La década de los 80 representa uno de los períodos más convulsos de la historia política reciente salvadoreña. Tras años de gobiernos oligárquicos-militares, en que las demandas de la población por justicia social eran constantemente reprimidas, el pueblo, se levantó en armas contra el régimen. Durante este periodo, el ejército salvadoreño desplegó todo un aparato de terrorismo de Estado. Se estima que en los 12 años que duró el conflicto armado, fueron asesinadas 74 mil personas y cerca de 8 mil fueron desaparecidas.

El informe organizado por la Comisión de la Verdad, después de los Acuerdos de Paz, en 1992, detalla 32 casos de crímenes de lesa humanidad considerados representativos, y documentados a partir de testimonios de víctimas y documentos oficiales. Según el informe, el Estado salvadoreño habría sistemáticamente cometido crímenes contra la población, entre las que se cuentan varias masacres.

Hasta la fecha, ningún alto mando del ejército ha sido juzgado por esto, gracias en parte a una vergonzosa Ley de Amnistía que estuvo vigente desde 1994 y que permitió que los culpables no fueran condenados por estos delitos, así como por la complicidad y el desinterés del Estado de cumplir con las diversas sentencias de organismos internacionales, principalmente la Corte Interamericana de Derechos Humanos (CIDH). Con la derogación de esta Ley, en 2016, un nuevo escenario quedó abierto luego de que las víctimas no desistieran en su lucha por justicia.

Las Luciérnagas de El Mozote

“Me llamo Rufina Amaya, nací en el cantón La Guacamaya del caserío El Mozote. El once de diciembre del año 1981 llegó una gran cantidad de soldados del ejército. Entraron como a las seis de la tarde y nos encerraron. A otros los sacaron de las casas y los tendieron en las calles boca abajo, incluso a los niños, y les quitaron todo”.

Con esta frase inicia el testimonio de Rufina Amaya, que está plasmado en el libro “Luciérnagas en el Mozote”. Rufina es sobreviviente de la masacre que llevó a cabo el ejército en un caserío ubicado en el municipio de Arámbala, departamento de Morazán, al noroeste del país.

A Rufina la salvó que fue capaz de esconderse detrás de un árbol de manzanas. Desde su escondite, Rufina pudo escuchar cómo los soldados mataban, primero a los hombres, después a las mujeres, abusando y violando a muchas.
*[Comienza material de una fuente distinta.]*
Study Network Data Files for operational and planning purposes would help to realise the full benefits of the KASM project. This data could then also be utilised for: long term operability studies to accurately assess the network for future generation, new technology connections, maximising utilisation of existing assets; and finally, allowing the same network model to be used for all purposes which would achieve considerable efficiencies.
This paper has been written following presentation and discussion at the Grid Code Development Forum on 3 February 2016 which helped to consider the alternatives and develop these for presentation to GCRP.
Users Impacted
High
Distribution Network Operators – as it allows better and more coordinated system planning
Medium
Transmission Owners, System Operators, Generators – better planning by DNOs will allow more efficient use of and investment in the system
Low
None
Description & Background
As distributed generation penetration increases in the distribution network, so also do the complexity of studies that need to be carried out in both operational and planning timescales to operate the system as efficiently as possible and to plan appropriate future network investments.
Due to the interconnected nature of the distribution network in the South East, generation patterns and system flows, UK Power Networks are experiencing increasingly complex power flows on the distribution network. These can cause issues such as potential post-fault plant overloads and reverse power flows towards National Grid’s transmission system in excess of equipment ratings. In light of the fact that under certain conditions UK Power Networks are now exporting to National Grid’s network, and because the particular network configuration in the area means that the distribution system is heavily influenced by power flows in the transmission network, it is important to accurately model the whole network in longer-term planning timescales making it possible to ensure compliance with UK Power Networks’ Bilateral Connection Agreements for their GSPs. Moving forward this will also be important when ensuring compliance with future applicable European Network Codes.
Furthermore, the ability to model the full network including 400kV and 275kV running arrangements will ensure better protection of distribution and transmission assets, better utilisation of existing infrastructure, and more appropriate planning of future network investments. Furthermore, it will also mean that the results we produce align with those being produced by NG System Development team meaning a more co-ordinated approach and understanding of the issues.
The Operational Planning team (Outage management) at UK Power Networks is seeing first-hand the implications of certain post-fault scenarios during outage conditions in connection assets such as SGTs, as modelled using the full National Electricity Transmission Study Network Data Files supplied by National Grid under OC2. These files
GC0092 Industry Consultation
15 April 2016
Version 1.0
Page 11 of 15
A los niños, que lloraban, cuenta Rufina, les reventaban la cabeza con la culata de la escopeta. Testimonio que sería confirmado años más tarde durante las primeras exhumaciones. Detrás de ese árbol, Rufina escuchaba como sus hijos eran asesinados, pero decidió aguardar, esperar, sabía que si ella moría, nadie nunca contaría lo ocurrido.

La masacre fue llevada a cabo por el Batallón Atlacatl, grupo especializado de las fuerzas armadas y entrenado en la “Escuela de las Américas” para acciones “contrasubversivas”. Fue uno de los más temibles y sanguinarios “escuadrones de la muerte”, a quienes se les apunta como responsables de diversas violaciones a los Derechos Humanos durante la guerra. La masacre de El Mozote y de caseríos aledaños, fue ejecutada como parte de la táctica “tierra arrasada”, que consistía en cortar con los suministros, quemar cultivos, matar animales y acabar con todo aquel que fuera potencial guerrillero o colaborador. Esto con el objetivo de sacarle “el agua al pez”, como han expresado algunos militares.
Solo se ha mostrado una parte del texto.